MANILA (Reuters) - The Philippines was already considered among the most dangerous places in the world to be a journalist even before 27 were killed on Monday in an election-related massacre.
The National Union of Journalists has said 59 journalists had been killed in the Philippines since 2001, without counting this week’s victims. Reporters are routinely threatened, some are shot and some kidnapped.
But this week’s killings have exponentially increased risks, reporters and media analysts said on Friday. The killing of so many journalists on assignment in a single incident is difficult to imagine even in Iraq, Afghanistan or Somalia, they said.
“For years, we hid behind our press IDs (identification cards) as a shield against danger in covering conflict areas in the southern Philippines,” broadcast journalist Ed Lingao told Reuters.
“But this incident has made us realize our press IDs can no longer protect us. It’s a piece of paper. It cannot stop a bullet.”

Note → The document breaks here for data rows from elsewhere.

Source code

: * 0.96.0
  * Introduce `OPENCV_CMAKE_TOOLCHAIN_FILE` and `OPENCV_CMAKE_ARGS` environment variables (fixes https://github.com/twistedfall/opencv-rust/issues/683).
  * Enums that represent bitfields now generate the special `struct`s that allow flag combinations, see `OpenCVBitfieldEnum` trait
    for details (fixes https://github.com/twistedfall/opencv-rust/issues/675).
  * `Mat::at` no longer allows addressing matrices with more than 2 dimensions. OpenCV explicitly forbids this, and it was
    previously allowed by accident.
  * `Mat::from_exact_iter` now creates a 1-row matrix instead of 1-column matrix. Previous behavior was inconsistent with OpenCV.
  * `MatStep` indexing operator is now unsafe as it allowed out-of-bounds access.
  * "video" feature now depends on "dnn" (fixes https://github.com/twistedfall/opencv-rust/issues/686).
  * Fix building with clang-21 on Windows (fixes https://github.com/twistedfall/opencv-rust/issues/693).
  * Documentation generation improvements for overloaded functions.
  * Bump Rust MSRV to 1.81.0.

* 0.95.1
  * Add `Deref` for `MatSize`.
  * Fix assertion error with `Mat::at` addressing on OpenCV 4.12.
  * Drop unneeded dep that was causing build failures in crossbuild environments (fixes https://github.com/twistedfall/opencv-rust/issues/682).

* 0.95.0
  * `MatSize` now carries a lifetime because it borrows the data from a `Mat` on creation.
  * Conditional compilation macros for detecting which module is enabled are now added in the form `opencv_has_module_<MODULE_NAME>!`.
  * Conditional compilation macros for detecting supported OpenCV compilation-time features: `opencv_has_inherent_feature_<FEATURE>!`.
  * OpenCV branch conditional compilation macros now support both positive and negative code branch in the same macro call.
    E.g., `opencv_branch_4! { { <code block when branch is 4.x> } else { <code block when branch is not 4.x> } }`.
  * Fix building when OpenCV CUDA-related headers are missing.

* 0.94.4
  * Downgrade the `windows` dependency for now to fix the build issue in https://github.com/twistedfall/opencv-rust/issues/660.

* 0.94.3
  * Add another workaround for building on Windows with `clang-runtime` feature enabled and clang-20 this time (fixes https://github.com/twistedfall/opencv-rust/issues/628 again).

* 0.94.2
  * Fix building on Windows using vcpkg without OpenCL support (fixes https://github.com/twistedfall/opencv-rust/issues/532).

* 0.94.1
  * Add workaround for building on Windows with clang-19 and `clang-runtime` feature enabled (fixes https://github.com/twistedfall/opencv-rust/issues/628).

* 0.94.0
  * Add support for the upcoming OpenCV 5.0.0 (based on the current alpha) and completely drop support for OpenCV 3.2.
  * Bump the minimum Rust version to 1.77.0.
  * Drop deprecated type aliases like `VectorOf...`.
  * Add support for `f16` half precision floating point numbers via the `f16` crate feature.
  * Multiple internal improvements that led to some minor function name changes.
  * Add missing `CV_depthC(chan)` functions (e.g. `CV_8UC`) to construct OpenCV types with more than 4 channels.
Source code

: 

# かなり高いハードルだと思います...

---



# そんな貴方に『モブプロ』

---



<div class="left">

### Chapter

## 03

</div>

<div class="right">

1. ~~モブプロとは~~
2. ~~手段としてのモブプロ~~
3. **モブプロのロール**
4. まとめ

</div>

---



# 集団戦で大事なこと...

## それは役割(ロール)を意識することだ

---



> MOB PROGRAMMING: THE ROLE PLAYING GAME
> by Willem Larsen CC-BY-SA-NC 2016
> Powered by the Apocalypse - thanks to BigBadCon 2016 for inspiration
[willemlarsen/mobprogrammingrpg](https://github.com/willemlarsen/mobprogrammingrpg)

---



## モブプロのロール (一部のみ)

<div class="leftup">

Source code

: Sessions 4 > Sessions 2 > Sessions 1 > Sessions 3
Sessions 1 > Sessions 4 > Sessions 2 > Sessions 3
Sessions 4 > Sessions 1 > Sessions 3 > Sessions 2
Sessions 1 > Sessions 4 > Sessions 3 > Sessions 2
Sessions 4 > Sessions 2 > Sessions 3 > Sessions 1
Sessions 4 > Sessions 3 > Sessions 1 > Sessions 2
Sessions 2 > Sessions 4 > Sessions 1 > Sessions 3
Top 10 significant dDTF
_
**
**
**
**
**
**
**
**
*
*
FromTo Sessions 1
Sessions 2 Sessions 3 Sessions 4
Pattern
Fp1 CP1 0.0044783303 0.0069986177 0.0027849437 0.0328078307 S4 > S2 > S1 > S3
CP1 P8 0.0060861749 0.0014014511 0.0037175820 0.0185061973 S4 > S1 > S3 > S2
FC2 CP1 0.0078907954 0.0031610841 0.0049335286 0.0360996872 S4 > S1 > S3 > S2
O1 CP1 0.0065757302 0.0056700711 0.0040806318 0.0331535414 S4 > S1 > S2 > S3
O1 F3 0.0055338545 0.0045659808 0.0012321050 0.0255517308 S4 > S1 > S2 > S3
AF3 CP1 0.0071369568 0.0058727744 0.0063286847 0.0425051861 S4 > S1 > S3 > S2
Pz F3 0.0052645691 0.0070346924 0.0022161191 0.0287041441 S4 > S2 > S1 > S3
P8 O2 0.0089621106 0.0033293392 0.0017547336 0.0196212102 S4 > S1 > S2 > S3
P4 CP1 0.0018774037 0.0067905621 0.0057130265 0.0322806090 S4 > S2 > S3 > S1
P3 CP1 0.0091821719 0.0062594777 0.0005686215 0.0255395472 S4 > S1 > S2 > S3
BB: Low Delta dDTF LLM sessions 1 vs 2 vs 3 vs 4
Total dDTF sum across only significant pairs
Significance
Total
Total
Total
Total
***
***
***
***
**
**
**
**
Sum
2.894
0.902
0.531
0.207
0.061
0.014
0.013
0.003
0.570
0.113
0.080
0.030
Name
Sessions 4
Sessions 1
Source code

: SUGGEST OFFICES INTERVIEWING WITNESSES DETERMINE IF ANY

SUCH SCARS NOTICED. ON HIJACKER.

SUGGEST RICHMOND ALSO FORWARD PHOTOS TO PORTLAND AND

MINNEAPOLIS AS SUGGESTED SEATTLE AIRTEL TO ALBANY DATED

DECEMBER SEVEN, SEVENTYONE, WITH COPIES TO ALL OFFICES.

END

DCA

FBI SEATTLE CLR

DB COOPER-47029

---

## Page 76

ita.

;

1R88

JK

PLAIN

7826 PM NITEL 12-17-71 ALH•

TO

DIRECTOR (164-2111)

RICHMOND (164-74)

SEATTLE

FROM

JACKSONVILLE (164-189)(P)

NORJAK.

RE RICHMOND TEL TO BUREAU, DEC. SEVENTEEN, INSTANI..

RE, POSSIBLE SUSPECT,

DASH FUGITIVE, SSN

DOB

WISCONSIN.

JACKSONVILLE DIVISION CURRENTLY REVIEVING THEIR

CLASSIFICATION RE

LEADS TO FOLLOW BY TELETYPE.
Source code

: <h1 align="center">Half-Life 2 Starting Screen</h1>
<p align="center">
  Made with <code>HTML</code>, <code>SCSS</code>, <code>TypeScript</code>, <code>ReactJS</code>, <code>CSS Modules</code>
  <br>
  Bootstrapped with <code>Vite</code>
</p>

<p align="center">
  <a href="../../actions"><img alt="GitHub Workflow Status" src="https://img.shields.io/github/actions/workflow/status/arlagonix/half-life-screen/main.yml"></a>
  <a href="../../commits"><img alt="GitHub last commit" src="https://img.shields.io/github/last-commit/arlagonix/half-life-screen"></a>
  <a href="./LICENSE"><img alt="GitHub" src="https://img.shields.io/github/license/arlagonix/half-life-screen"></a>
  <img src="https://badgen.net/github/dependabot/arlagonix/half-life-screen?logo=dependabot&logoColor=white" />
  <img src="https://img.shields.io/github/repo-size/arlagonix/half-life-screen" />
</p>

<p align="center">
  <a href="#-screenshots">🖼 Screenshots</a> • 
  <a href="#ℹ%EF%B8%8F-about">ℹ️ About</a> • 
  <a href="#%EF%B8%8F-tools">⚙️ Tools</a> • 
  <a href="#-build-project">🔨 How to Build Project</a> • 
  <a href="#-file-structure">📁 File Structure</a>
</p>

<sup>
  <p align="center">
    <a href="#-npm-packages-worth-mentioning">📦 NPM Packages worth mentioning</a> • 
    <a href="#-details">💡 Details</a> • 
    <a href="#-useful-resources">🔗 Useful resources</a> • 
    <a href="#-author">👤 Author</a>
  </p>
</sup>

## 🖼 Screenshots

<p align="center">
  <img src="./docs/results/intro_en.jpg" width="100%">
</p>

The journalists were accompanying the family of a politician to file his candidacy for next year’s elections. They were attacked by gunmen suspected to be supporters of a rival clan.
The candidate had decided against filing his nomination himself because of safety worries and had sent his wife and sisters, and the journalists, in the belief that they would be safe from attack.
Arlyn dela Cruz, a television reporter who was once kidnapped by Islamic militants, said the killings would prompt caution.
“These killings show us how vulnerable our local reporters are to rebels, private armies and warlords,” dela Cruz said, adding the massacre would have a more direct impact on provincial reporters and freelancers not protected by large organizations.
The Philippines has a free-wheeling press and usually the media is held in high regard. Even communist rebels and Muslim radical outfits routinely keep in touch with newspapers and television channels and seek to put out their point of view.
Journalists have fallen victim to local officials angered by stories uncovering corruption, and many have been killed. Several have been kidnapped by Muslim rebels in the lawless southern Philippines, but all have been freed after payments of ransom.
Corruption in the media, with underpaid journalists sometimes taking bribes to report stories, also places reporters in danger from disgruntled paymasters or rivals.
But these threats pale beside Monday’s chilling developments.
“I have never seen anything so horrific,” Vergel Santos, a media analyst and newspaper columnist, told Reuters, adding the murder of 27 journalists in a day “will send the greatest chill” to the Philippine press.
“Journalism should be defined by the environment in which it is practiced. The quality of freedom is determined by the risk that one takes in the exercise of that freedom. Where is freedom when more than 20 journalists are killed in a single day?”